The desired qualities of Wisconsin’s football players are well-known: Smart. Tough. Dependable. But it’s the sometimes subtle, know-it-when-you-see-it trait that the Badgers look for in recruiting that has made all the difference in developing UW’s culture.
BY ANDY BAGGOT
UWBadgers.com Insider
MADISON, Wis. — Not long after Paul Chryst became the Wisconsin football coach in 2014, he had an experience unlike any in his 17 years on a college staff.
He visited Chris Orr, a linebacker prospect at DeSoto (Texas) High School, and came face-to-face with perhaps the most elusive piece of the recruiting puzzle.
The It Factor.
Orr has a great background — his father and older brother played in the NFL and another brother is a major-college starter — and had passed muster on the most important characteristics sought by UW coaches.
Smart.
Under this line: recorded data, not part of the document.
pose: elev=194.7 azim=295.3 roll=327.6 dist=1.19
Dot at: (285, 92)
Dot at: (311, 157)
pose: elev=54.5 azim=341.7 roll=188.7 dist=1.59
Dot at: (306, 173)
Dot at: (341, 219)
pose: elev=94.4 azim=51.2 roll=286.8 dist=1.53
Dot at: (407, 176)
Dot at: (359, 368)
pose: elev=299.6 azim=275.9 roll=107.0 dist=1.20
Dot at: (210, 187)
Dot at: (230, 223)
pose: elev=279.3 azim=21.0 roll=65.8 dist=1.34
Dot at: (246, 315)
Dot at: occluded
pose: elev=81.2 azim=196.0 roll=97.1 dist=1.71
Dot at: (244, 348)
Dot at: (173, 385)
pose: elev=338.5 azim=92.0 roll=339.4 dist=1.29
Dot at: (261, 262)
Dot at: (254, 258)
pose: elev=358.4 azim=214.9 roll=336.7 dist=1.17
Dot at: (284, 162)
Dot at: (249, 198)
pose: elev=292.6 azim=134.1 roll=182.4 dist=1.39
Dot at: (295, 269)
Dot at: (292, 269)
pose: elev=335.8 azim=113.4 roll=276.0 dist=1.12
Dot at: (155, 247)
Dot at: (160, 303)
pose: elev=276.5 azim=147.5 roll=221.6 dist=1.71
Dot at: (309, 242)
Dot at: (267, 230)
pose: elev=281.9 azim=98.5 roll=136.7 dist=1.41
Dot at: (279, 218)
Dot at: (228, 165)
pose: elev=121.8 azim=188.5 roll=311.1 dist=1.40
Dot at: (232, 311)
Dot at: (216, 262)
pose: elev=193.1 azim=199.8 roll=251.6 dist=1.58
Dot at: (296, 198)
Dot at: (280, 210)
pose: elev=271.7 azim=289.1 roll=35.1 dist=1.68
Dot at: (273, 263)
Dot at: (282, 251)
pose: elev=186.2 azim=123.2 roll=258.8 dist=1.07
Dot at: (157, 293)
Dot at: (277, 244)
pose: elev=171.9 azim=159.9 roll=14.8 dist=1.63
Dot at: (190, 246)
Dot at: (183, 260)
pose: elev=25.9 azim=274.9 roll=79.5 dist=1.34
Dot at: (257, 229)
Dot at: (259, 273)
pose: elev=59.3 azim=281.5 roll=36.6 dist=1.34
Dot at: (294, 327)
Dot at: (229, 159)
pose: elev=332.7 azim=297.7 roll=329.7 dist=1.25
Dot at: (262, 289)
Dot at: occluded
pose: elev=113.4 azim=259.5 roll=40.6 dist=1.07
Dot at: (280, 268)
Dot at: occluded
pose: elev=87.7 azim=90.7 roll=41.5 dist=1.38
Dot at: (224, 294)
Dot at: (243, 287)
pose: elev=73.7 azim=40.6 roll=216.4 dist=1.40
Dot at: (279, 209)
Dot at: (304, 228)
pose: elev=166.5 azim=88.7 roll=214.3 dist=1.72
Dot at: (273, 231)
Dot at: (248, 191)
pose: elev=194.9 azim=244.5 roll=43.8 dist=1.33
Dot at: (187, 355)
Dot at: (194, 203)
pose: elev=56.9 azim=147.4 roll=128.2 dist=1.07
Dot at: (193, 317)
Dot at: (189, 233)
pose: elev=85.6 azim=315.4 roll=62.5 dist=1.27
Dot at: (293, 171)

Tough. Dependable. Hard-working.
Orr had already committed to the Badgers, driven in part by his desire to break the mold of his family footprint — all Texas-oriented resumes — and make a name for himself under a different spotlight.
Early on in his get-acquainted visit with Orr, Chryst saw The It Factor, that elusive trait that's hard to describe, but you know it when you sense it.
"I go to the school and he's fired up about Wisconsin and he's telling me why," Chryst recalled. "He had a vision of himself and 'Why Wisconsin.' He wanted to be different and be great.
"He took me around his school and I met every teacher. It was unbelievable. I'd never seen a kid do that before, so you knew the kid had something that you were attracted to that had nothing to do with the game of football."
The It Factor.
It helps explain why the charismatic Orr became a starter at inside linebacker as a true freshman in 2015, became a pseudo assistant coach while recovering from season-ending knee surgery as a sophomore and is viewed as a prime leader heading into his third year.
Every prospect that comes to UW — including members of the 29-member Class of 2017 that joined the fold Wednesday — has The It Factor to some degree. Sometimes you see it right away. Sometimes it takes years to bubble to the surface.